In the Nov. 10, 2000 issue of the journal Science, UCSD School of Medicine researcher Kathleen Scully, Ph.D. and her team reported their study of how a transcription factor (or molecular master switch) called Pit-1 works to turn specific target genes off and on in different hormone-producing cells of the pituitary gland.

Their findings may help explain how a group of similar cells become different from one another during the development of organs and other tissues that are made up of many different types of cells.
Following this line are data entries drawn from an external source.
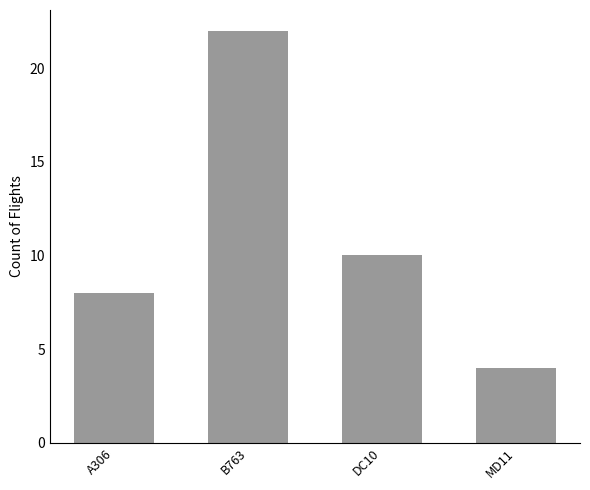

What is the maximum value shown in the chart?

22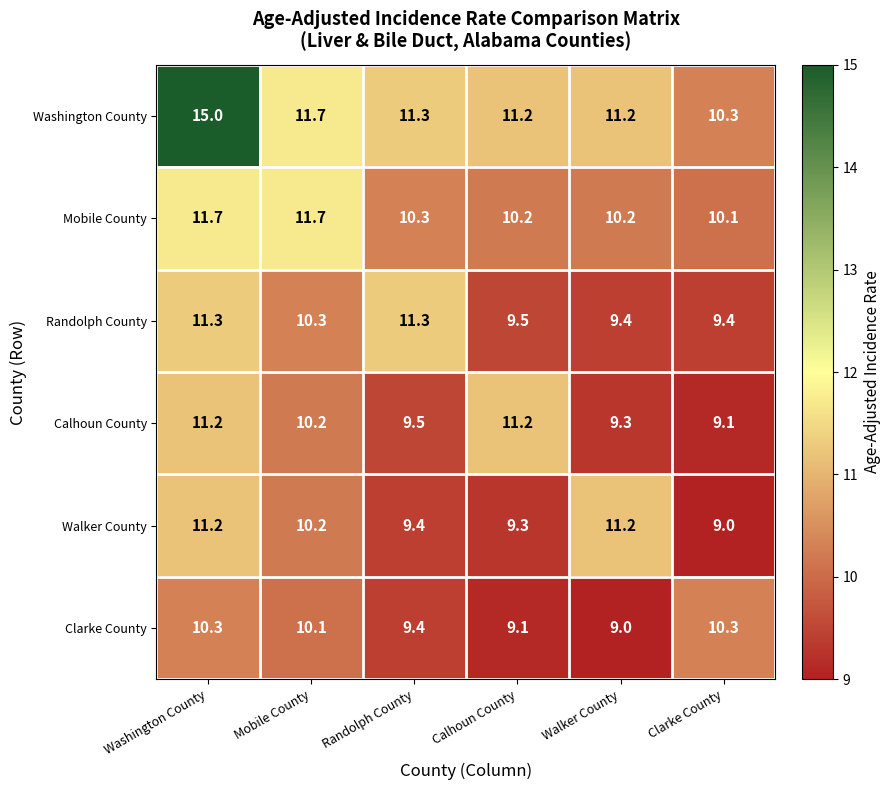

Which series has the largest range (max minus min)?

Washington County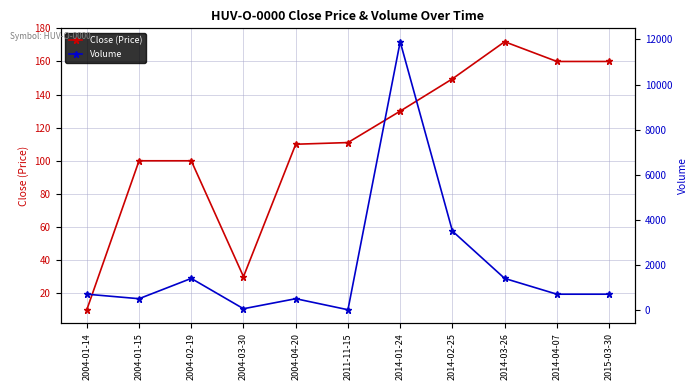

What is the total value across all series at 2014-01-24?

12030.0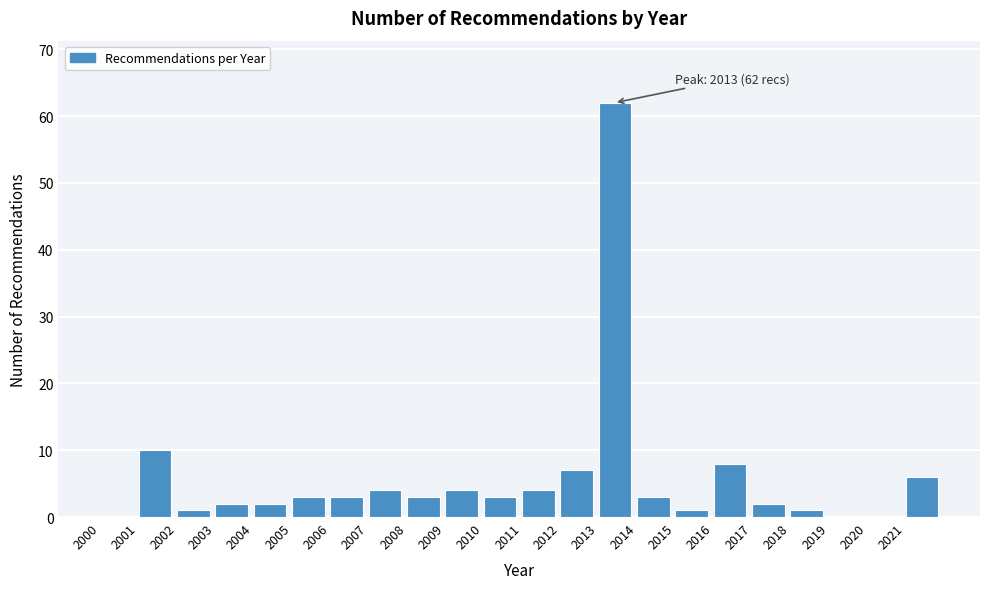

Over which range of the x-axis is the bar tallest?

2013 to 2014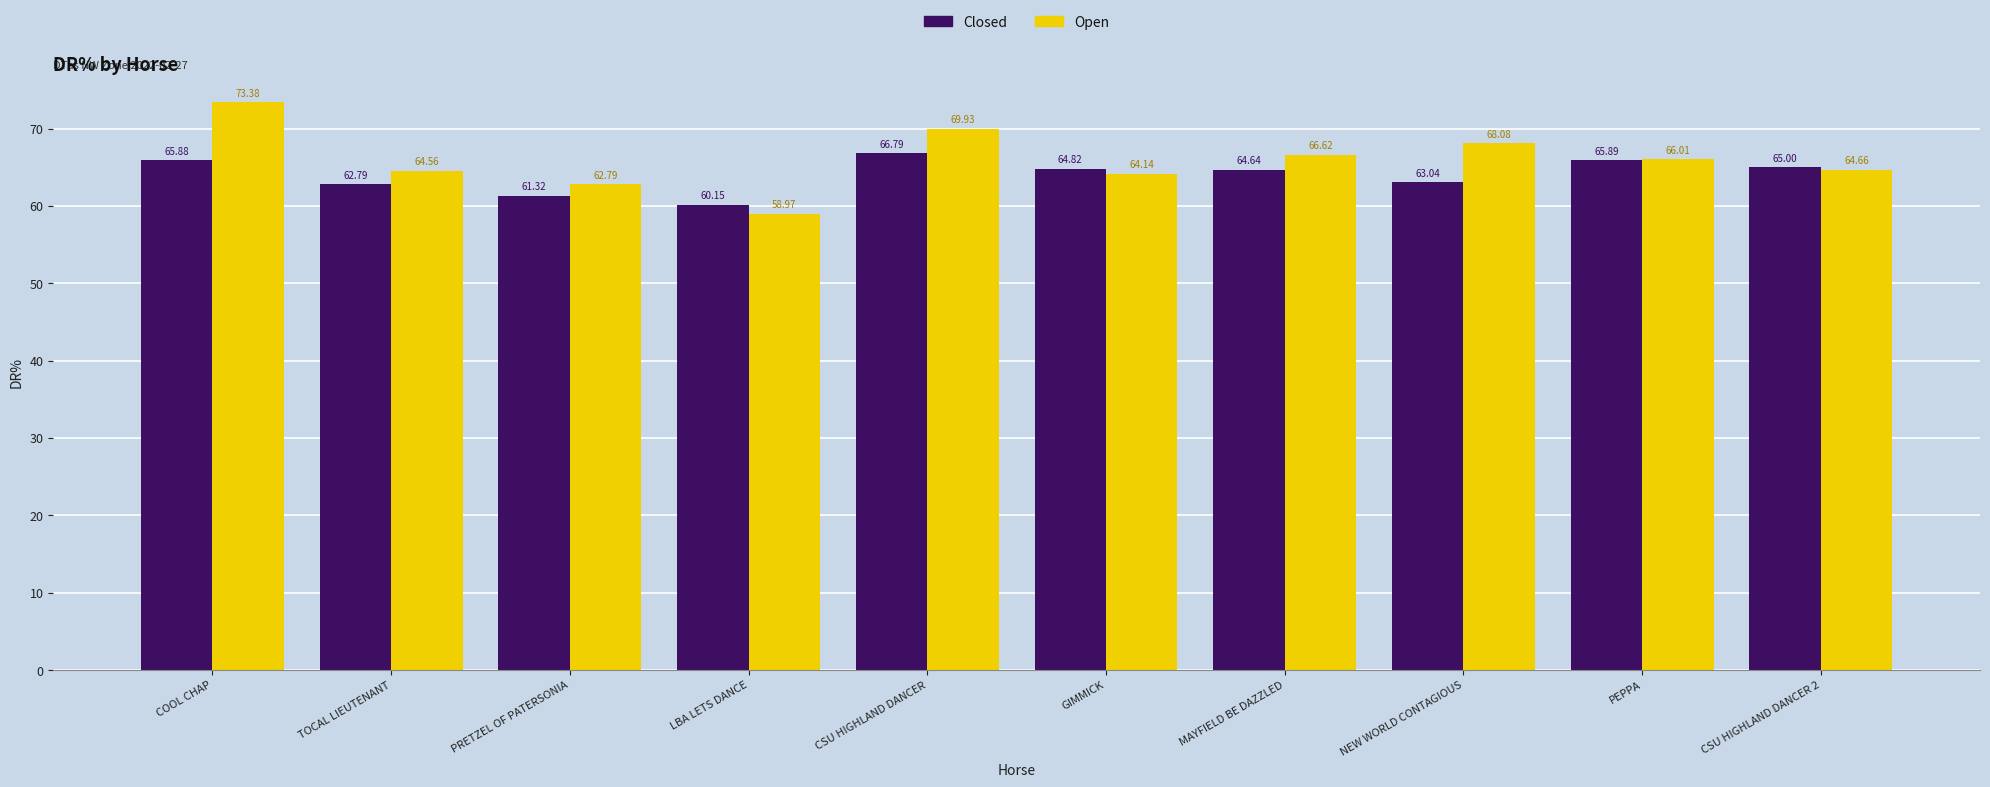

Which series has the largest range (max minus min)?

Open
The UCSD researchers studied three different cells in the pituitary gland that make three different types of hormones – growth hormone, prolactin and thyrotropin. Although each cell includes the genes for all three hormones in its chromosomes, Pit-1 "turns on" just one so that a given cell produces a single hormone.

In studies with mice, the researchers found that Pit-1 activates the right hormone gene in each cell type, and represses the others, and that this occurs because Pit-1 binds to each gene with a different shape due to a small variation in the DNA sequences of the genes.

In an accompanying commentary in the Nov. 10 issue of Science, editor Jean Marx notes that "the finding supports the idea that the sequences that bind transcription factors are more than just docking sites…structural change can in turn influence which other proteins bind to the transcription factor on the regulatory site – and ultimately, whether genes are turned on or off."